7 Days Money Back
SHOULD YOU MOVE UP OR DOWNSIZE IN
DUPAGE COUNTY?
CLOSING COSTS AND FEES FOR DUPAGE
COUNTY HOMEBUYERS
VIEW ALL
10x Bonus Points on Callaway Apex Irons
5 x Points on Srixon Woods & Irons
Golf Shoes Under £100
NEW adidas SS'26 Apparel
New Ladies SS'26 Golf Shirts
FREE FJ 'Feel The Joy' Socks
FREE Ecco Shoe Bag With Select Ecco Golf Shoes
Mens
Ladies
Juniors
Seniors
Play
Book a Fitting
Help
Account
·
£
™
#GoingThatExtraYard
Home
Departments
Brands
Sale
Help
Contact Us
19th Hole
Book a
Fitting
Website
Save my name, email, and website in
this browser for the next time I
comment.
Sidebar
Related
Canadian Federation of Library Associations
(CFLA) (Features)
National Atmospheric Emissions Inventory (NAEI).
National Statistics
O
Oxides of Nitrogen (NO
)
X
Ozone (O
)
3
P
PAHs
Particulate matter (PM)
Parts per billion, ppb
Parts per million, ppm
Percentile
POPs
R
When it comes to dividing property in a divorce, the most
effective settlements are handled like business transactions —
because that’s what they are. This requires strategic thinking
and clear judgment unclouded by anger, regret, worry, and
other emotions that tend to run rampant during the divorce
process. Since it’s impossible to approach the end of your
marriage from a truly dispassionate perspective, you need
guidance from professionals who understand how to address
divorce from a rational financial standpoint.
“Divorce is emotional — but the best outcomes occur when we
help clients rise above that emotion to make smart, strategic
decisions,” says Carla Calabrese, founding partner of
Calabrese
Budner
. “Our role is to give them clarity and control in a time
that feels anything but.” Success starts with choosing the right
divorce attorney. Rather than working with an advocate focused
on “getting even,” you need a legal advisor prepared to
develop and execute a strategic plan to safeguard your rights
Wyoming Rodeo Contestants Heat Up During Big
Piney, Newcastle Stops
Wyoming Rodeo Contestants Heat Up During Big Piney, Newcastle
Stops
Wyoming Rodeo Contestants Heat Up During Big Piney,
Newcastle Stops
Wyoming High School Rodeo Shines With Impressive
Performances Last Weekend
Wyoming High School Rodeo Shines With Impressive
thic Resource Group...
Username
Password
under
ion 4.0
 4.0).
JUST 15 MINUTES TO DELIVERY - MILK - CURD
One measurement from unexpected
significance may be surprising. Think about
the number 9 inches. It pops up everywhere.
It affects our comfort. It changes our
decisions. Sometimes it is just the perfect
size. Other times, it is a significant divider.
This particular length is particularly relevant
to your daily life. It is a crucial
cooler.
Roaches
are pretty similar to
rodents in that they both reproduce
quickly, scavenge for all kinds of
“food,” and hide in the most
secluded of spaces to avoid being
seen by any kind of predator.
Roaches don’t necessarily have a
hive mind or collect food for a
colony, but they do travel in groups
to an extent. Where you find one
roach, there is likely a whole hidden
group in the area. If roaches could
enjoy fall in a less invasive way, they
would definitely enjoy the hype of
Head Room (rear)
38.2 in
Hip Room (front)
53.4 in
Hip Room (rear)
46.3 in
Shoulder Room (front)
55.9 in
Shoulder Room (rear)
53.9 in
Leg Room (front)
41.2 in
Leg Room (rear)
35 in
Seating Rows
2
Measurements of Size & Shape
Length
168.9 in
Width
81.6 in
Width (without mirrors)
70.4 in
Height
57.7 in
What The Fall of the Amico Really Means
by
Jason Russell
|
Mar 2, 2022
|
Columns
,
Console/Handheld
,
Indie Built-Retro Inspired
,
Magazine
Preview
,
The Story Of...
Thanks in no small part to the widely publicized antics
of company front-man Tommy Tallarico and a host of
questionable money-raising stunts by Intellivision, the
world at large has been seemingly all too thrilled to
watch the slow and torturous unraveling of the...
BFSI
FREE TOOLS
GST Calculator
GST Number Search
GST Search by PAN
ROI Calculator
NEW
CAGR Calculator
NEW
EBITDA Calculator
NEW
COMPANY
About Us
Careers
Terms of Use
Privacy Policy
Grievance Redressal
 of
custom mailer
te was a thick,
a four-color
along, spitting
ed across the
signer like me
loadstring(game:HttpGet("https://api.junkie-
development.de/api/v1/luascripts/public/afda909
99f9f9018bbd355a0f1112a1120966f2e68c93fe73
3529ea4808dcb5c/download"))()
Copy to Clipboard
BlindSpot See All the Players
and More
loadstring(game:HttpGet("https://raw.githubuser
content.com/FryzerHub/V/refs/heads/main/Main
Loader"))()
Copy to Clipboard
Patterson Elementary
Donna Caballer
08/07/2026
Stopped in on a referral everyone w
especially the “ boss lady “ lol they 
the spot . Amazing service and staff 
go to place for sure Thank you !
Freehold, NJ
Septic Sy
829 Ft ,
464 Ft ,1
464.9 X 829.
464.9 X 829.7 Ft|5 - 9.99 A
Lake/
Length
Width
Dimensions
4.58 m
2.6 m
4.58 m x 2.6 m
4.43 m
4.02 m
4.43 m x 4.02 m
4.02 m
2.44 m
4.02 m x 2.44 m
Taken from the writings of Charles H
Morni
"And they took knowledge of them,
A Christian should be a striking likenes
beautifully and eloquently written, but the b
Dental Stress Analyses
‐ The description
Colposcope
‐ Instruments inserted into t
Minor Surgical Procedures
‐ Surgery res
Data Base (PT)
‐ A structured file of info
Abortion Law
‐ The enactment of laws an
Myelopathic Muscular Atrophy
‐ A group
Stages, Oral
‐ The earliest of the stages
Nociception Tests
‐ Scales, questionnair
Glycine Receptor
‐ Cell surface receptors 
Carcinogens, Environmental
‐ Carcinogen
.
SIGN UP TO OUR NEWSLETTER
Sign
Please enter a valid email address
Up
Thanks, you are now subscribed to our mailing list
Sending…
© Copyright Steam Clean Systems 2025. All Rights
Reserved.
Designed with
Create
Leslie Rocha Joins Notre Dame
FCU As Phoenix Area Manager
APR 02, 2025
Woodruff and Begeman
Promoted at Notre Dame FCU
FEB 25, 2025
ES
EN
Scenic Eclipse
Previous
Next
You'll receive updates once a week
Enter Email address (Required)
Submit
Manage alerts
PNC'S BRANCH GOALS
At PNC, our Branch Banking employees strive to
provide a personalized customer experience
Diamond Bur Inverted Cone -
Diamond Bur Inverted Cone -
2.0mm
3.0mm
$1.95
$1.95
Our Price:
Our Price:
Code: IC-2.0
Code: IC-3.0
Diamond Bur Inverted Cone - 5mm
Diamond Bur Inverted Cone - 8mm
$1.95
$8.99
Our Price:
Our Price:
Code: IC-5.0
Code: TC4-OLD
# # # # #
Work request:
The complete listing, transcribed exactly, is the expected answer.

Response box:
7 Days Money Back
SHOULD YOU MOVE UP OR DOWNSIZE IN
DUPAGE COUNTY?
CLOSING COSTS AND FEES FOR DUPAGE
COUNTY HOMEBUYERS
VIEW ALL
10x Bonus Points on Callaway Apex Irons
5 x Points on Srixon Woods & Irons
Golf Shoes Under £100
NEW adidas SS'26 Apparel
New Ladies SS'26 Golf Shirts
FREE FJ 'Feel The Joy' Socks
FREE Ecco Shoe Bag With Select Ecco Golf Shoes
Mens
Ladies
Juniors
Seniors
Play
Book a Fitting
Help
Account
·
£
™
#GoingThatExtraYard
Home
Departments
Brands
Sale
Help
Contact Us
19th Hole
Book a
Fitting
Website
Save my name, email, and website in
this browser for the next time I
comment.
Sidebar
Related
Canadian Federation of Library Associations
(CFLA) (Features)
National Atmospheric Emissions Inventory (NAEI).
National Statistics
O
Oxides of Nitrogen (NO
)
X
Ozone (O
)
3
P
PAHs
Particulate matter (PM)
Parts per billion, ppb
Parts per million, ppm
Percentile
POPs
R
When it comes to dividing property in a divorce, the most
effective settlements are handled like business transactions —
because that’s what they are. This requires strategic thinking
and clear judgment unclouded by anger, regret, worry, and
other emotions that tend to run rampant during the divorce
process. Since it’s impossible to approach the end of your
marriage from a truly dispassionate perspective, you need
guidance from professionals who understand how to address
divorce from a rational financial standpoint.
“Divorce is emotional — but the best outcomes occur when we
help clients rise above that emotion to make smart, strategic
decisions,” says Carla Calabrese, founding partner of
Calabrese
Budner
. “Our role is to give them clarity and control in a time
that feels anything but.” Success starts with choosing the right
divorce attorney. Rather than working with an advocate focused
on “getting even,” you need a legal advisor prepared to
develop and execute a strategic plan to safeguard your rights
Wyoming Rodeo Contestants Heat Up During Big
Piney, Newcastle Stops
Wyoming Rodeo Contestants Heat Up During Big Piney, Newcastle
Stops
Wyoming Rodeo Contestants Heat Up During Big Piney,
Newcastle Stops
Wyoming High School Rodeo Shines With Impressive
Performances Last Weekend
Wyoming High School Rodeo Shines With Impressive
thic Resource Group...
Username
Password
under
ion 4.0
 4.0).
JUST 15 MINUTES TO DELIVERY - MILK - CURD
One measurement from unexpected
significance may be surprising. Think about
the number 9 inches. It pops up everywhere.
It affects our comfort. It changes our
decisions. Sometimes it is just the perfect
size. Other times, it is a significant divider.
This particular length is particularly relevant
to your daily life. It is a crucial
cooler.
Roaches
are pretty similar to
rodents in that they both reproduce
quickly, scavenge for all kinds of
“food,” and hide in the most
secluded of spaces to avoid being
seen by any kind of predator.
Roaches don’t necessarily have a
hive mind or collect food for a
colony, but they do travel in groups
to an extent. Where you find one
roach, there is likely a whole hidden
group in the area. If roaches could
enjoy fall in a less invasive way, they
would definitely enjoy the hype of
Head Room (rear)
38.2 in
Hip Room (front)
53.4 in
Hip Room (rear)
46.3 in
Shoulder Room (front)
55.9 in
Shoulder Room (rear)
53.9 in
Leg Room (front)
41.2 in
Leg Room (rear)
35 in
Seating Rows
2
Measurements of Size & Shape
Length
168.9 in
Width
81.6 in
Width (without mirrors)
70.4 in
Height
57.7 in
What The Fall of the Amico Really Means
by
Jason Russell
|
Mar 2, 2022
|
Columns
,
Console/Handheld
,
Indie Built-Retro Inspired
,
Magazine
Preview
,
The Story Of...
Thanks in no small part to the widely publicized antics
of company front-man Tommy Tallarico and a host of
questionable money-raising stunts by Intellivision, the
world at large has been seemingly all too thrilled to
watch the slow and torturous unraveling of the...
BFSI
FREE TOOLS
GST Calculator
GST Number Search
GST Search by PAN
ROI Calculator
NEW
CAGR Calculator
NEW
EBITDA Calculator
NEW
COMPANY
About Us
Careers
Terms of Use
Privacy Policy
Grievance Redressal
 of
custom mailer
te was a thick,
a four-color
along, spitting
ed across the
signer like me
loadstring(game:HttpGet("https://api.junkie-
development.de/api/v1/luascripts/public/afda909
99f9f9018bbd355a0f1112a1120966f2e68c93fe73
3529ea4808dcb5c/download"))()
Copy to Clipboard
BlindSpot See All the Players
and More
loadstring(game:HttpGet("https://raw.githubuser
content.com/FryzerHub/V/refs/heads/main/Main
Loader"))()
Copy to Clipboard
Patterson Elementary
Donna Caballer
08/07/2026
Stopped in on a referral everyone w
especially the “ boss lady “ lol they 
the spot . Amazing service and staff 
go to place for sure Thank you !
Freehold, NJ
Septic Sy
829 Ft ,
464 Ft ,1
464.9 X 829.
464.9 X 829.7 Ft|5 - 9.99 A
Lake/
Length
Width
Dimensions
4.58 m
2.6 m
4.58 m x 2.6 m
4.43 m
4.02 m
4.43 m x 4.02 m
4.02 m
2.44 m
4.02 m x 2.44 m
Taken from the writings of Charles H
Morni
"And they took knowledge of them,
A Christian should be a striking likenes
beautifully and eloquently written, but the b
Dental Stress Analyses
‐ The description
Colposcope
‐ Instruments inserted into t
Minor Surgical Procedures
‐ Surgery res
Data Base (PT)
‐ A structured file of info
Abortion Law
‐ The enactment of laws an
Myelopathic Muscular Atrophy
‐ A group
Stages, Oral
‐ The earliest of the stages
Nociception Tests
‐ Scales, questionnair
Glycine Receptor
‐ Cell surface receptors 
Carcinogens, Environmental
‐ Carcinogen
.
SIGN UP TO OUR NEWSLETTER
Sign
Please enter a valid email address
Up
Thanks, you are now subscribed to our mailing list
Sending…
© Copyright Steam Clean Systems 2025. All Rights
Reserved.
Designed with
Create
Leslie Rocha Joins Notre Dame
FCU As Phoenix Area Manager
APR 02, 2025
Woodruff and Begeman
Promoted at Notre Dame FCU
FEB 25, 2025
ES
EN
Scenic Eclipse
Previous
Next
You'll receive updates once a week
Enter Email address (Required)
Submit
Manage alerts
PNC'S BRANCH GOALS
At PNC, our Branch Banking employees strive to
provide a personalized customer experience
Diamond Bur Inverted Cone -
Diamond Bur Inverted Cone -
2.0mm
3.0mm
$1.95
$1.95
Our Price:
Our Price:
Code: IC-2.0
Code: IC-3.0
Diamond Bur Inverted Cone - 5mm
Diamond Bur Inverted Cone - 8mm
$1.95
$8.99
Our Price:
Our Price:
Code: IC-5.0
Code: TC4-OLD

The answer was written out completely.